Memorias de José Juan Arrom, Profesor Emérito de la Universidad de Yale y Doctor Honoris Causa de la Universidad de La Habana. Académico, etnólogo, hispanista, historiador y divulgador
de la cultura cubana. En su obra se mezcla lo erudito y lo popular en
un cubanísimo estilo.
Mi madre, como toda señora de su
clase, se ocupaba de hacer obras de caridad. Tenía una comadre, una amiga
íntima, llamada Celia Sigarreta. Celia era la presidente de la Asociación de
Damas Católicas y mamá la tesorera. Y quien le llevaba los libros con una letra
muy fina, para que no tuviera dificultades, era mi padre. Así que se trataba de
un proyecto matrimonial.
Mamá y Celia iban juntas a visitar a
la gente pobre que estaba enferma y no tenía con qué pagar las medicinas o le
faltaba algo para su comida. Averiguaban lo que sucedía y entonces aprobaban
darle limosna. Y eran muy generosas. Por eso a mi madre, que era la que daba el
dinero y llevaba las cuentas, la querían muchísimo. Siempre le decían doña
Marina, y doña Marina era muy amable con todos. Pero mamá nunca salía sola,
porque en esa época las damas no andaban solas por las calles, sino con su
criada, o con su marido, o con un hijo o una compañera. Y por eso el día que
Panchito murió, me pidió que la acompañara, pues ya yo tendría como diez o doce
años.
También recuerdo que en cierta
ocasión una pobre campesina, por desdén del novio o por otra razón, se prendió
fuego para matarse. Pero en lugar de matarse lo que recibió fue unas quemaduras
horribles y la trajeron al pequeño hospitalito, o salón de emergencia que había
en el Ayuntamiento. La pobre muchacha vino envuelta en una sábana porque se le
había quemado toda la ropa y estaba dando unos gritos tremendos. El médico
municipal, que dirigía ese saloncito de primera ayuda, era el doctor José
Vinardel, de ascendencia catalana, amigo también de mi familia. Como vivíamos
frente al Ayuntamiento, le dijo a mamá: “Mire doña Marina, todo lo que pasa.

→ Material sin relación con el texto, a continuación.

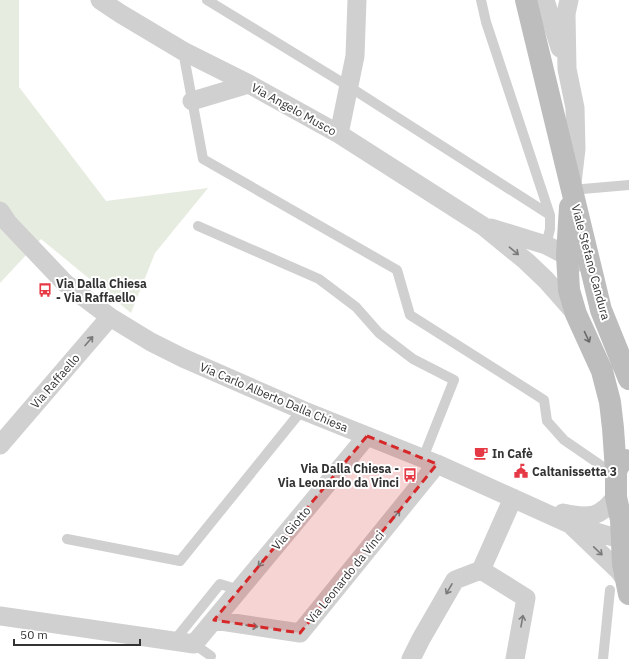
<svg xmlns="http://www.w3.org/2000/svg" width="629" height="659" font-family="'IBM Plex Sans',sans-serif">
<rect width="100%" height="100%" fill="#fff"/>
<!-- green -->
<path fill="#e6ecdf" d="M0,0H19V87L106,201L208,188L155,253L131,313L41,239L0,283Z"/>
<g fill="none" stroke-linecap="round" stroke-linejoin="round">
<!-- lane -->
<path stroke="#d0d0d0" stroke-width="10" d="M207,0L348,86L550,215
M481,0L486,22L550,215V229L546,245
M183,51L203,159L397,270L410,315L544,400L547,421L564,440L615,475
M571,190L629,185
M198,226L319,279L356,307L379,333L413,359L454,380L423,458
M67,539L180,561L302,410
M174,641L220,584L239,590
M194,644L211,656
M603,659L610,590"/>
<!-- street -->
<path stroke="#d0d0d0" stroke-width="19" d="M100,0L121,14L183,51L249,84L339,134L483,226L526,261L546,280L576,314
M545,0L560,48
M569,0L566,14L567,69L575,108L576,149L572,183
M192,101L249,84
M339,134L355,56L357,0
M0,211L8,223L65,283L110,317L151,342L183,358L302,410L437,464L570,524L613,537H629
M491,228L546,245L579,262
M0,445L110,317
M563,513C577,516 592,519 603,510C608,507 612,501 616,497
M572,526L619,571L627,582
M481,570L526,598L515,659
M0,616L194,644L367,436
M214,620L300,633L437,464
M411,659L421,639L455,580L481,570L513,498"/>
<!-- secondary -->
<path stroke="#bdbdbd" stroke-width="22" d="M526,0L601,310L629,379
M570,207L567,255L569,290L576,314L602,371L610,402L613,428L616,471
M625,460L620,463L616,471V497L621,520L623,564L629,594"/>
</g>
<!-- one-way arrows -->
<defs><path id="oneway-shaft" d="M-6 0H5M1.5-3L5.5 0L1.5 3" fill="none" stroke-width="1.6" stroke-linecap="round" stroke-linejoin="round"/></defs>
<g stroke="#7a7a7a">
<use href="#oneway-shaft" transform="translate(514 251) rotate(40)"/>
<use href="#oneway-shaft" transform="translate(89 341) rotate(-49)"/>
<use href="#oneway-shaft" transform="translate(396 515) rotate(-51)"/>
<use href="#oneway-shaft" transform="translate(598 551) rotate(44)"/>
<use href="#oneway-shaft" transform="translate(262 562) rotate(130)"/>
<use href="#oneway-shaft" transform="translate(449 589) rotate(120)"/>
<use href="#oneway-shaft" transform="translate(522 621) rotate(-80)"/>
<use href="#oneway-shaft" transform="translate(252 626) rotate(8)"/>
</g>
<use stroke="#6a6a6a" href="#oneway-shaft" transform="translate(587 337) rotate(65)"/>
<!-- marked area -->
<path fill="#d62828" fill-opacity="0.2" stroke="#d62828" stroke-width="3" stroke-dasharray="8 5" stroke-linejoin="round" d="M367,436L437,464L300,633L214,620Z"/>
<!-- icons -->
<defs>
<symbol id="bus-bare" viewBox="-9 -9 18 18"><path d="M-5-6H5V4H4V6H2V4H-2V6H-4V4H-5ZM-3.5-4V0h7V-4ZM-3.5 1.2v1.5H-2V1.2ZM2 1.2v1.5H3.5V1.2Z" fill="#e63946" stroke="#fff" stroke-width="2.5" paint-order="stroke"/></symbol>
<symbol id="cafe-bare" viewBox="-9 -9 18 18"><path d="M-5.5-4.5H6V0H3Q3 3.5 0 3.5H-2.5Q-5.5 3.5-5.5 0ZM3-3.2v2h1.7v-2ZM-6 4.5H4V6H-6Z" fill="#e63946" stroke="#fff" stroke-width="2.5" paint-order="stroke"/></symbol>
<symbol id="civic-bare" viewBox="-9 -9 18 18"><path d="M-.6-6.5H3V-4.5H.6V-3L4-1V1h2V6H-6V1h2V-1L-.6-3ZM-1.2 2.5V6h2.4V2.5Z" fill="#e63946" stroke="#fff" stroke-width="2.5" paint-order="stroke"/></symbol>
</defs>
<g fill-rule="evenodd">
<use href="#bus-bare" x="35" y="280" width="20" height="20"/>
<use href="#cafe-bare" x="471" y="443" width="20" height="20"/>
<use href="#civic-bare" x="511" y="461" width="20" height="20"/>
<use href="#bus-bare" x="400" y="465" width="20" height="20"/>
</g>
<g text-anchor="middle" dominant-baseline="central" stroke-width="4" stroke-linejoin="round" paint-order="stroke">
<!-- street labels -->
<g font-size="12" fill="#333" stroke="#fff">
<text transform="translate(294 109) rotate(29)">Via Angelo Musco</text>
<text transform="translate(591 262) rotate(75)">Viale Stefano Candura</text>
<text transform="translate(55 381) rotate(-49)">Via Raffaello</text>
<text transform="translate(274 397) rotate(23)">Via Carlo Alberto Dalla Chiesa</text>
<text transform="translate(291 528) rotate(-50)">Via Giotto</text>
<text transform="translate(345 577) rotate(-51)">Via Leonardo da Vinci</text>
</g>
<!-- poi labels -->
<g font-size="12" font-weight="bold" fill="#333" stroke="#fff" text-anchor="start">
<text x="56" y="283">Via Dalla Chiesa<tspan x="56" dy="14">- Via Raffaello</tspan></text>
<text x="492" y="453">In Cafè</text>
<text x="399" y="468" text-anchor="end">Via Dalla Chiesa -<tspan x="399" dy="14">Via Leonardo da Vinci</tspan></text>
<text x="532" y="471">Caltanissetta 3</text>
</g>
</g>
<!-- scale -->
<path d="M14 639v6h126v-6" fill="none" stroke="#333333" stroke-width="2"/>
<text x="20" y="639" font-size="12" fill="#333333" stroke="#ffffff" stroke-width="3" paint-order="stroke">50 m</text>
</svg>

Esta muchacha está desesperada del dolor y no tiene ni cosa que comer”.
Entonces mi madre dijo: “Bueno, yo la voy a ayudar”. Y mandó a la criada que le
llevara sábanas limpias y platos para comer, en fin, como a tratarían en un
buen hospital. Y Pepe Vinardel muy agradecido. Mi madre fue a ver a la
muchacha, habló con ella y le dijo: “Hija, ¿cómo tú has hecho eso? Hay que
respetar el cuerpo humano”. Entonces la muchacha le contó todos sus problemas.
Mi madre la aconsejó y se hicieron buenas amigas. Así fue curándose y cuando ya
estaba repuesta de las quemaduras vino a despedirse. Y yo recuerdo que mi madre
la recibió en la sala de espera y la muchacha e lágrimas le daba las gracias y
le decía que contara con ella para todo en lo que pudiera ayudarla. Fue una
escena muy conmovedora. Y ésa era una de las cosas que hacía mi madre.
Sociable, amistosa, generosa, y siempre muy de su casa.